> What is expected
Search the data below for "любви"; list each line that holds it.

[Data to examine Boundary: Start]

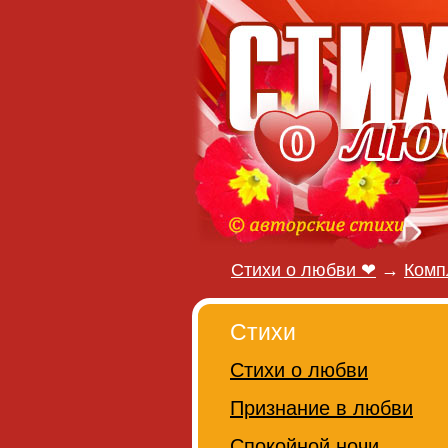
Стихи о любви ❤
→
Комп
Стихи
Стихи о любви
Признание в любви
Спокойной ночи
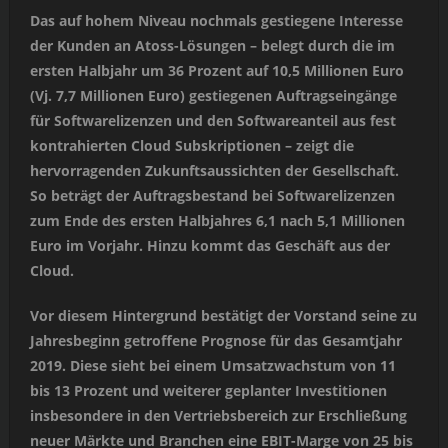
Das auf hohem Niveau nochmals gestiegene Interesse
der Kunden an Atoss-Lösungen – belegt durch die im
ersten Halbjahr um 36 Prozent auf 10,5 Millionen Euro
(Vj. 7,7 Millionen Euro) gestiegenen Auftragseingänge
für Softwarelizenzen und den Softwareanteil aus fest
kontrahierten Cloud Subskriptionen – zeigt die
hervorragenden Zukunftsaussichten der Gesellschaft.
So beträgt der Auftragsbestand bei Softwarelizenzen
zum Ende des ersten Halbjahres 6,1 nach 5,1 Millionen
Euro im Vorjahr. Hinzu kommt das Geschäft aus der
Cloud.
Vor diesem Hintergrund bestätigt der Vorstand seine zu
Jahresbeginn getroffene Prognose für das Gesamtjahr
2019. Diese sieht bei einem Umsatzwachstum von 11
bis 13 Prozent und weiterer geplanter Investitionen
insbesondere in den Vertriebsbereich zur Erschließung
neuer Märkte und Branchen eine EBIT-Marge von 25 bis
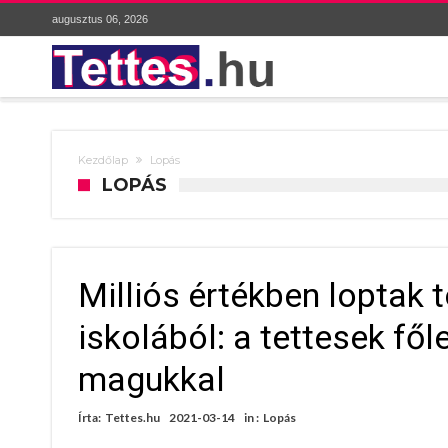
augusztus 06, 2026
Kezdőlap
Lopás
LOPÁS
Milliós értékben loptak 
iskolából: a tettesek fől
magukkal
Írta:
Tettes.hu
2021-03-14
in :
Lopás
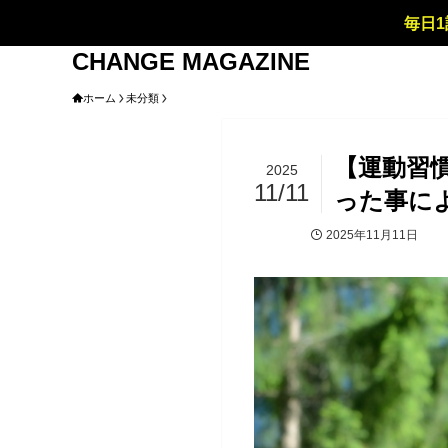
毎日1
CHANGE MAGAZINE
ホーム
未分類
【運動習
2025
11/11
った事に
2025年11月11日
未分類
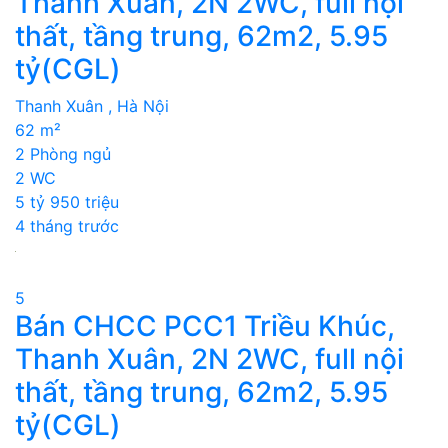
Thanh Xuân, 2N 2WC, full nội
thất, tầng trung, 62m2, 5.95
tỷ(CGL)
Thanh Xuân , Hà Nội
62 m²
2 Phòng ngủ
2 WC
5 tỷ 950 triệu
4 tháng trước
5
Bán CHCC PCC1 Triều Khúc,
Thanh Xuân, 2N 2WC, full nội
thất, tầng trung, 62m2, 5.95
tỷ(CGL)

[Data to examine Boundary: End]

> Response area
Стихи о любви ❤
Стихи о любви
Признание в любви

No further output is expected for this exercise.